Selected excerpt —
--------------------

It looks neither plausible nor tempting to me at all, and I hope that's not what he meant. It can represent numbers of any magnitude that have lots of zeros following the decimal point followed by up to 16 digits of precision, but not numbers that have e.g. lots of ones instead of those zeros -- the float portion would be used up for the first 16 ones. E.g.111111111111111111111111111111.000000000000000000000000000000123456789
would be representable exactly but not111111111111111111111111111111.111111111111111111111111111111123456789
What makes numbers in the vicinity of integers special?
I'm afraid it is exactly what I'm proposing. I don't see though how this is different from current behavior of lets say Decimal. Assuming default context with prec=28 you currently get:
+Decimal('0.000000000000000000000000000000123456789') Decimal('1.23456789E-31')
, but with a "consumer 1" (one is enough, actually):
+Decimal('0.100000000000000000000000000000123456789') Decimal('0.1000000000000000000000000000')
It is very different. Decimal with prec=28 counts the number of digits from the first non-zero digit, and the number of digits it gives you after the decimal point depends on how many digits there are before it. That is a sane perspective on precision (the total number of significant digits).
But in your proposal the number of digits you get after the point depends on how close the value is to the nearest integer (in the direction of zero), not how many significant digits you have in total. That's why my examples started with lots of ones, not zeros.
-- --Guido van Rossum (python.org/~guido)
Chris Angelico rosuav@... writes:
On Tue, Mar 11, 2014 at 7:57 AM, Ethan Furman ethan@... wrote:
I think he's saying make a new type similarly to complex, only instead of two floats to make a complex number, have a (long) int and a decimal float to make this new type. The long int portion would have infinite precision, the float portion would have, say, 16 digits (or whatever).
That's plausible as a representation, and looks tempting, but basic arithmetic operations become more complicated. Addition and subtraction just need to worry about carries, but multiplication forks out into four multiplications (intint, intfrac, fracint, fracfrac), and division becomes similarly complicated. Would it really be beneficial?
That's right, it would complicate calculations exactly as you are pointing out. That's why I said it might be too slow for most users even when implemented optimally, but then I'm not sure whether performance should be the very first thing to discuss.
Best, Wolfgang
On 03/10/2014 12:48 PM, Wolfgang Maier wrote:
Going back to Mark Harris' initial proposal of unifying numeric types (which I am not trying to support in any way here), such a type would even allow to unify int and float since an ints could be considered a subset of the new type with a fractional part of zero.
This turned out a bit longer than I intended. I think it is the correct approach to what I think is the intent of the number unifications suggestions. Trim it down a bit, and add some examples and it's a good start to a PEP. ;-)
I think adding a new number type isn't going to help that much, although it won't hurt either.
(Hoping this is a more practical direction for these discussions.)
Add a BaseValue class for creating context dependent values like a CurrencyValue class, or StatisticValue class.
The Value class should not specify any particular number type. That is an implementation detail of a subclass.

--------------------

Dataset extract —
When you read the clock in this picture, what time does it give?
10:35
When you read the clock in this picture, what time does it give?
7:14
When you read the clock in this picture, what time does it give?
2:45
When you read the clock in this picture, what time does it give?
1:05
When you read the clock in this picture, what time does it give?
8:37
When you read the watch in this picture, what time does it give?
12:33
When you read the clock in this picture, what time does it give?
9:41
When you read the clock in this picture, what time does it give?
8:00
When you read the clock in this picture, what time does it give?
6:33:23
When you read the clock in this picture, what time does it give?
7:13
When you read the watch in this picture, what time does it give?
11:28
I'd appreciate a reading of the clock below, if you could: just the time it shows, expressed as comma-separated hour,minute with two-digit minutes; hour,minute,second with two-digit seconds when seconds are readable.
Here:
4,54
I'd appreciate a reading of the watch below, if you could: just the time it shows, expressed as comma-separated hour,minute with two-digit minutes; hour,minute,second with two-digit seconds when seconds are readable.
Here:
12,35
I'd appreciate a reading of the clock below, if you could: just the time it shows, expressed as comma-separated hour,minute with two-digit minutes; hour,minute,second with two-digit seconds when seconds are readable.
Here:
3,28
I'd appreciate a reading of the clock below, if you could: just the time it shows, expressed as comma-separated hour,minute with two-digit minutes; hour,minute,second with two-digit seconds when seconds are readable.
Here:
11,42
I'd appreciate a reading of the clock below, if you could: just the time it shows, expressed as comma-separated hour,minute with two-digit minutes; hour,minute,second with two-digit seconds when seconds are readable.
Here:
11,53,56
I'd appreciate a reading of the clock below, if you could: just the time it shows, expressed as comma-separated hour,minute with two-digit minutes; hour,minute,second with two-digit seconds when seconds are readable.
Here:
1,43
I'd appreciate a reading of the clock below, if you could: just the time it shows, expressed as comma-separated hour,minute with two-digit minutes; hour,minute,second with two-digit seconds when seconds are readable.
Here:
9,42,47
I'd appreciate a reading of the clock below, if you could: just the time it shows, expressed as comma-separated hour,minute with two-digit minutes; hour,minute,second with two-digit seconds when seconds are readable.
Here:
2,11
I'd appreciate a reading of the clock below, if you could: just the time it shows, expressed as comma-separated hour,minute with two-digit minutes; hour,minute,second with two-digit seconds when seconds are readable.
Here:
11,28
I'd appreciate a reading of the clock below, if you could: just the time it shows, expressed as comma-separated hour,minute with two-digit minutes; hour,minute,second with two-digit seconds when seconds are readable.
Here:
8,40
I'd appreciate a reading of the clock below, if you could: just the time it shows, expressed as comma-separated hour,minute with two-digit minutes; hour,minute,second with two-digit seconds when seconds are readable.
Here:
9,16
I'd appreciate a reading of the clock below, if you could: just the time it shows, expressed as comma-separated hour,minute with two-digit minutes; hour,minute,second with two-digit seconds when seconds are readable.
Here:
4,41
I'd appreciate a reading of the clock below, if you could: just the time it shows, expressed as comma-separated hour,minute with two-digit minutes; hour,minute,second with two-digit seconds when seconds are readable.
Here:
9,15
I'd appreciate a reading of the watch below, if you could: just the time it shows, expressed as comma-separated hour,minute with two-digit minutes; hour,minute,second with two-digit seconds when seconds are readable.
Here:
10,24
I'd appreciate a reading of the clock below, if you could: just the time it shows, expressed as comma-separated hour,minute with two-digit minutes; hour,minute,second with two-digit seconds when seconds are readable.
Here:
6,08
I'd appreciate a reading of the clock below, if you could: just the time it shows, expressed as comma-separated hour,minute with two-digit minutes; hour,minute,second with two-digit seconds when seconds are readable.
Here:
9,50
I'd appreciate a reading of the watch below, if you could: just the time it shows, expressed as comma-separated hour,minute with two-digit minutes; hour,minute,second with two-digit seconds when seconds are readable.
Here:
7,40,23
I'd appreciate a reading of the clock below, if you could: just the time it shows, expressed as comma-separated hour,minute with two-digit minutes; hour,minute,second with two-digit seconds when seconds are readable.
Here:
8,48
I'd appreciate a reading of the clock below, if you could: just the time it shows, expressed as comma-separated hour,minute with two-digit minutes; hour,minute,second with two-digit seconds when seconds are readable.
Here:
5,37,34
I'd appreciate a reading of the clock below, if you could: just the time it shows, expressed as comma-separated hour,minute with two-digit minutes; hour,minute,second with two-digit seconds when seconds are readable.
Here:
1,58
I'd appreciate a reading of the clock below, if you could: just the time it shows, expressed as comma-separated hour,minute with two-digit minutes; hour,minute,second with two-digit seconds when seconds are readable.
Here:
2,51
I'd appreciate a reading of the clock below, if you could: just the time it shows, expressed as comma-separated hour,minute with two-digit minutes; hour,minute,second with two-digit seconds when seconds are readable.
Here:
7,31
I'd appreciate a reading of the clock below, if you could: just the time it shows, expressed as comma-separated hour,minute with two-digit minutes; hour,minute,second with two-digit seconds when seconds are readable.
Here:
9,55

--------------------

Problem requirements — Write out the portion of the number-precision discussion above from "This turned out" up to and including "to a PEP. ;-)".

Exercise output —
This turned out a bit longer than I intended. I think it is the correct approach to what I think is the intent of the number unifications suggestions. Trim it down a bit, and add some examples and it's a good start to a PEP. ;-)